28/11/17 par  |  publié dans : A la une, Concerts, Musique, Scènes | Tags : , , , ,

 

Ylian Caňisares aux Salins
Cuba libre !

Ce vendredi 24 novembre la petite salle du bout de la nuit accueillait Ylian Caňisares, une chanteuse explosive née à la Havane en 1983, à Cuba. Elle vit en Suisse et parle un français parfait avec un petit accent latino chantant.
Elle est autrice et compositrice de trois albums, Caminos, Invocation, Ochumare, « Arc en Ciel » en Yoruba. Elle aurait pu sans effort enflammer la grande salle, mais celle dite « du bout de la nuit », plus modeste, permet une intimité et une proximité rare.
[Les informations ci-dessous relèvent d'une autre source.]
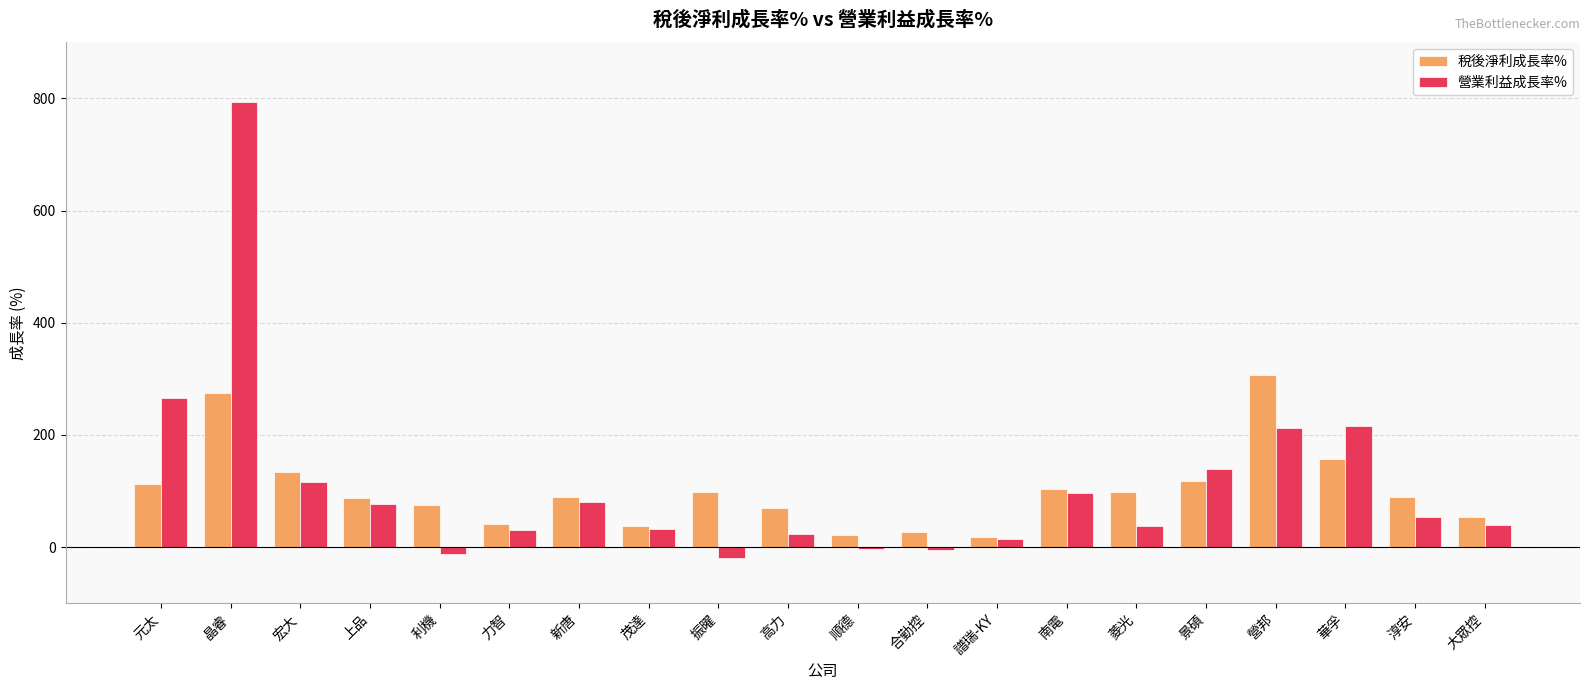

List the series in order of their peak value, highest first.

營業利益成長率%, 稅後淨利成長率%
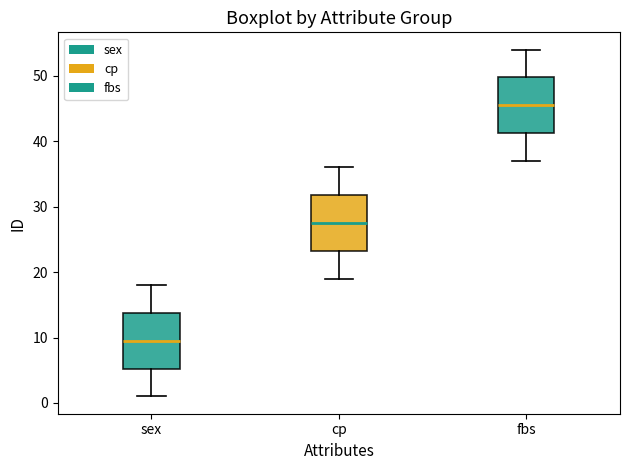

Where does the upper whisker of the box for sex end on the y-axis? The values are not printed on the chart, so give them approximately, as read against the axis.

18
Quand elle descend de scène, juste une marche, pour se mêler au public, ça paraît tout naturel.

 

Elle eut pu se contenter de chanter : sa voix puissante joue de tous les registres, de la berceuse au rock électrique en passant par la salsa, le folk ou la musique ethnique yoruba qu’on aurait tort de confondre avec du folklore. Elle est du côté du jazz et de la musique du monde, celle qui touche à l’universel.
Mais elle joue du violon aussi, elle eut pu également s’en contenter. C’est un feu follet virevoltant qui chante en espagnol en yoruba et en français, danse et joue de son violon enflammé. On ne peut s’empêcher de penser à «Danse me to your beauty with a burning violin » de Léonard Cohen, dans le poème mythique « Dance me to the end of love ». Fais moi danser jusqu’à la fin de l’amour.

 

Entre Jazz et free jazz, feulements rauques qui précèdent son instrument ou ponctuent ses riff endiablés, elle est autrice compositrice interprètrice, (Ah non, ça, ça le fait pas, le neutre l’emporte). Elle rencontre Stéphane Grappelli qui savait tout jouer, manouche, tzigane, jazz ou classique, ce qui a changé la vie de son instrument et la sienne. Elle est toute en furia latina et en beauté, elle connait son charisme et joue de sa séduction sans retenue, on dit des cubains qu’ils sont des chauds latins. Enseignante de violon improvisé et et de musique actuelle, elle ne l’a pas appris dans les manuels scolaires mais sur les scène internationales.

 

 

Impressionné, timide et réservé au début, à force d’invitations et d’encouragements, le public peu à peu s’avance vers la scène, pour finir en chantant et en dansant avec elle. Elle promet de revenir, qui sait, dans la grande salle la prochaine fois. Solaire, elle pourrait faire danser les stades.
Hasta siempre Ylian !
Elle est accompagnée par Daniel Stawinski au piano, David Brito à la contrebasse, et Cyril Regamey aux percussions, tous excellents.